╭─ SELECTED TEXT

David Cameron gave a speech on the deficit today. Standing in front of this background, he said some shall we say, questionable things:
I’ve heard the tone of his speech described as ‘hyperbole’, but I would go further and say there were a lot of balls out lies in there. His tactics appeared to be what I would call Shappsian, where you just tell intellectually lazy lies in a matter-of-a-fact way in the belief that people are too stupid to see through it.
First, the background, and the strapline “A Britain Living Within Its Means”. By means he’s talking about money, rather than stuff. If he meant the latter it wouldn’t be so bad, just basic common sense. What he actually means is reducing the deficit so spending is equal to or less than taxation. In attempting to achieve this it will mean households – in aggregate – will need to take on more debt than it had when the economy crashed in 2008. The Conservatives have a bloody cheek talking about living within our means.

╰─
╭─ EXCERPTED RECORDS

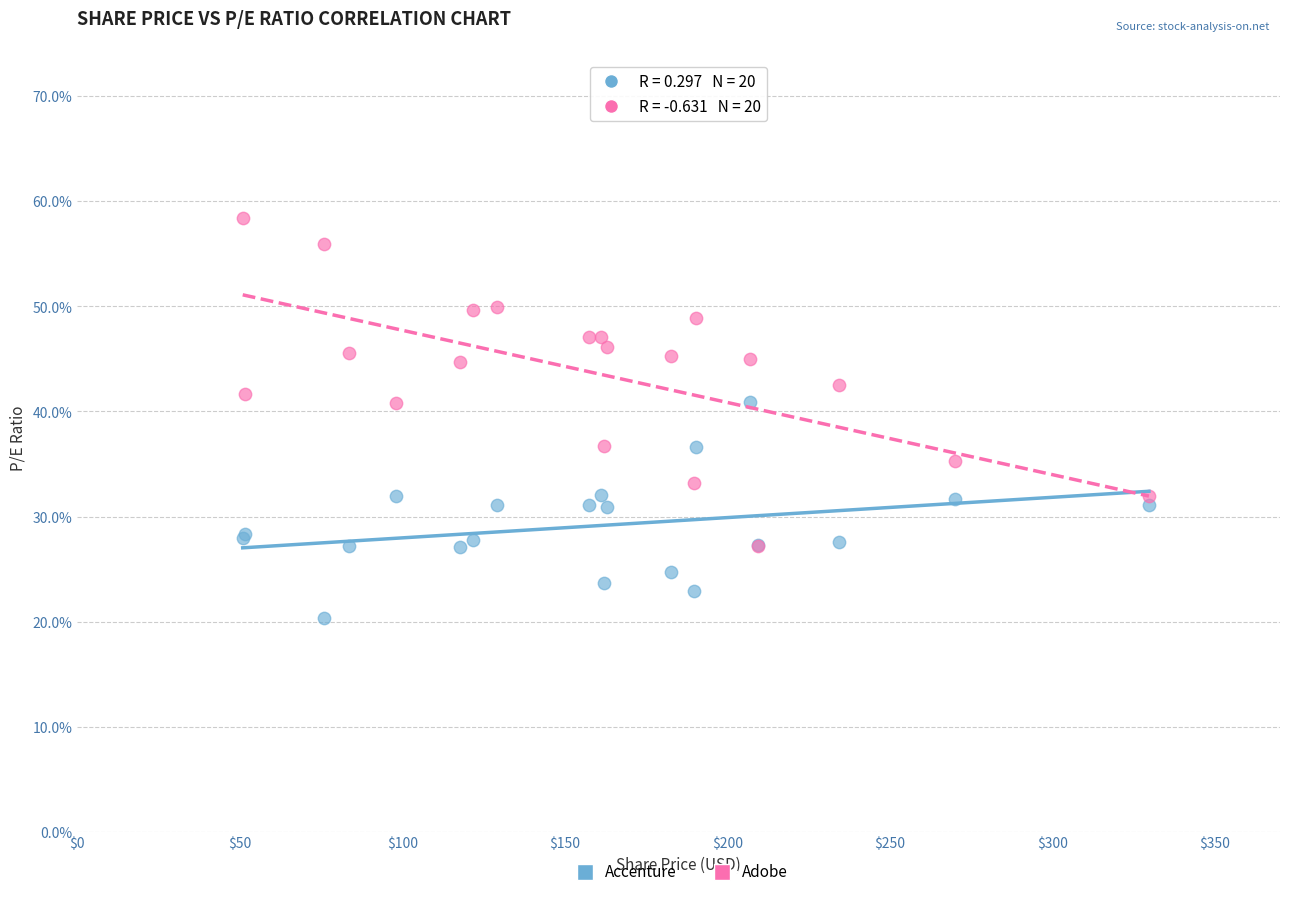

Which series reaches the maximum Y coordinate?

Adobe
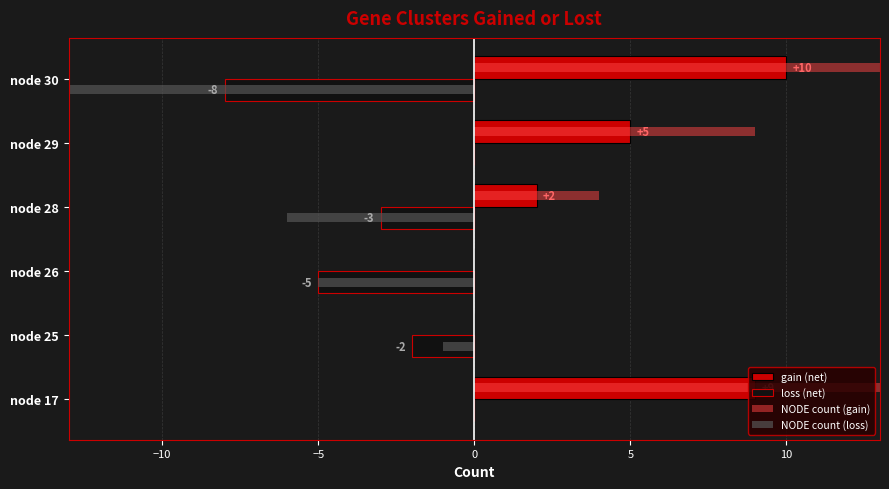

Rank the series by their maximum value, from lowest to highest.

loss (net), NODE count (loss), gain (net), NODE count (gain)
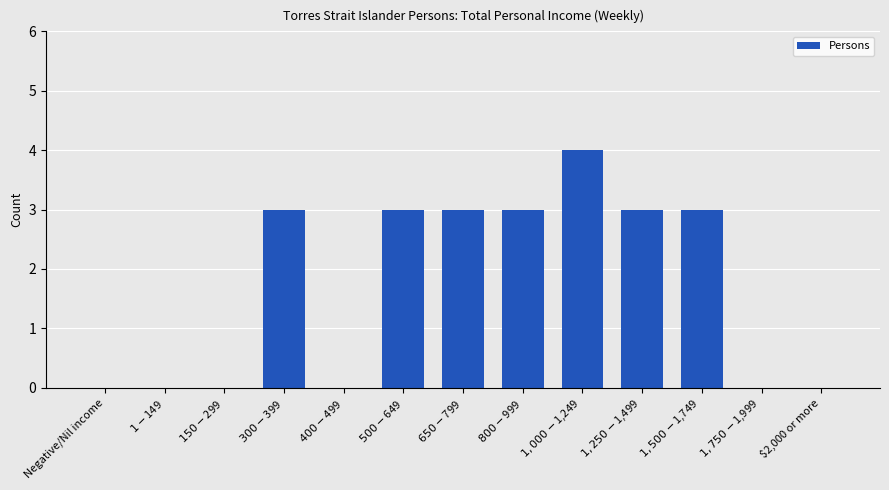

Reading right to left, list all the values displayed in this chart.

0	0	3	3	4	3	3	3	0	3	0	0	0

╰─

## PARTS OF THE EXERCISE
1. Answer these questions about the text on David Cameron's deficit speech, one per line:
(a) What strapline appeared on the background behind him?
(b) What word does the writer use for his tactics?
(c) In what year does the text say the economy crashed?
2. From the text on David Cameron's deficit speech, write out the passage between "First, the background, and" and "within our means.", inclusive, swapping "households" for "families".

## ANSWERS TO THE EXERCISES
1.
(a) "A Britain Living Within Its Means"
(b) Shappsian
(c) 2008

2.
First, the background, and the strapline “A Britain Living Within Its Means”. By means he’s talking about money, rather than stuff. If he meant the latter it wouldn’t be so bad, just basic common sense. What he actually means is reducing the deficit so spending is equal to or less than taxation. In attempting to achieve this it will mean families – in aggregate – will need to take on more debt than it had when the economy crashed in 2008. The Conservatives have a bloody cheek talking about living within our means.